Are these the complete answer? No. We still have to decide the thorny issues of whether to offer a public health care option (I favor it) and how to regulate coverage (pre-existing condition clauses, risk rating processes, etc.) But it's a start.

The Political Reality
The heat is only going to turn up. Blue Dog Democrats are fundamentally not sold and at least some of their votes will be needed to pass a bill. If a bill isn't passed before the August recess, it is probably dead for the year. And the Sonia Sotomayor confirmation hearings are scheduled smack dab in the middle of when this debate will be taking place, in what I think is an awful political miscalculation by Senate Democrats.

And the biggest political reality of all -- if President Obama can't get this done this year, with big majorities in both houses of congress and public approval at his back, he probably never will get it done, the same as Bill Clinton.
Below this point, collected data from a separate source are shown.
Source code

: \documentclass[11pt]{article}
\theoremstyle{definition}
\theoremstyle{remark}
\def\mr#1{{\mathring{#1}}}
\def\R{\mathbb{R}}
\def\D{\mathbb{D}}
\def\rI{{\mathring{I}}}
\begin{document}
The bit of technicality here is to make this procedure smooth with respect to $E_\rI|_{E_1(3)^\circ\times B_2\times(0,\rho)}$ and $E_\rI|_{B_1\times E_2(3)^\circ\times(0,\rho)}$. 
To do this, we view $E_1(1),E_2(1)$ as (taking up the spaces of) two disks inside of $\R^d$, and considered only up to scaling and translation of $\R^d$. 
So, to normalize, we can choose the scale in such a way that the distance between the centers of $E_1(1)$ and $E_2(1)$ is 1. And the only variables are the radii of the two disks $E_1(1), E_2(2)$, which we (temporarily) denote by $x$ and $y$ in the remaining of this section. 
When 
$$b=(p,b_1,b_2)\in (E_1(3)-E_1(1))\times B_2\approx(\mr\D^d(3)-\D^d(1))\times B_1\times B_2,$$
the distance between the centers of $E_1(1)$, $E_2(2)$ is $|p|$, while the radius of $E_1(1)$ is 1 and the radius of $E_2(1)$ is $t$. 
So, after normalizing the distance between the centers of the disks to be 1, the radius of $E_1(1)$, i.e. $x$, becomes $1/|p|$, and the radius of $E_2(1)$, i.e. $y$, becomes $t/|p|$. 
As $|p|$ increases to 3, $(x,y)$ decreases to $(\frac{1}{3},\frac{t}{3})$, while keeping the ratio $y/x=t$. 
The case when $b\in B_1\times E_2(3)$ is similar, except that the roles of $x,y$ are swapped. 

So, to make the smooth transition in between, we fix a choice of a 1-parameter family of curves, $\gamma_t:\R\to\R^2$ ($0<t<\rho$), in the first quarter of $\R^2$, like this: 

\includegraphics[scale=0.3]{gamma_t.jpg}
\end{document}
50/50 odds? Sounds a little optimistic in light of the facts. President Obama may be a different kind of President (for better or for worse, depending on your political leanings), but he lives in the same old Washington. Of course, Intrade also has better than 2:1 odds that President Obama wins re-election. So, according to the betting public, President Obama doesn't need to get universal health care done in order to win in 2012. Certainly, Bill Clinton didn't, winning the popular vote by 9% in 1996, the widest margin for a Democrat since FDR. President Obama? I'm not so sure. Health care was the centerpiece of his campaign. He needs to get a bill passed. And he needs to figure out how to pay for it.

A Mess in Iran
Opposition protests and charges of vote tampering abound in Iran. I don't doubt that Ahmadinejad and the corrupt religious mullahs who control Iran are capable of fraud and may have stolen the election. But we need to watch our words. Alleging fraud without evidence, and it is pretty scant at this point, is dangerous. We have no scientific polls that show Ahmadinejad trailing and no direct evidence of vote-tampering. All we have is a "sense" based on pre-election rallies that the opposition was rising. We need more if we are going to contend the election was corrupt. And it is probably irrelevant anyway, as even if we had evidence of fraud, the Iranian government isn't about to take a mulligan.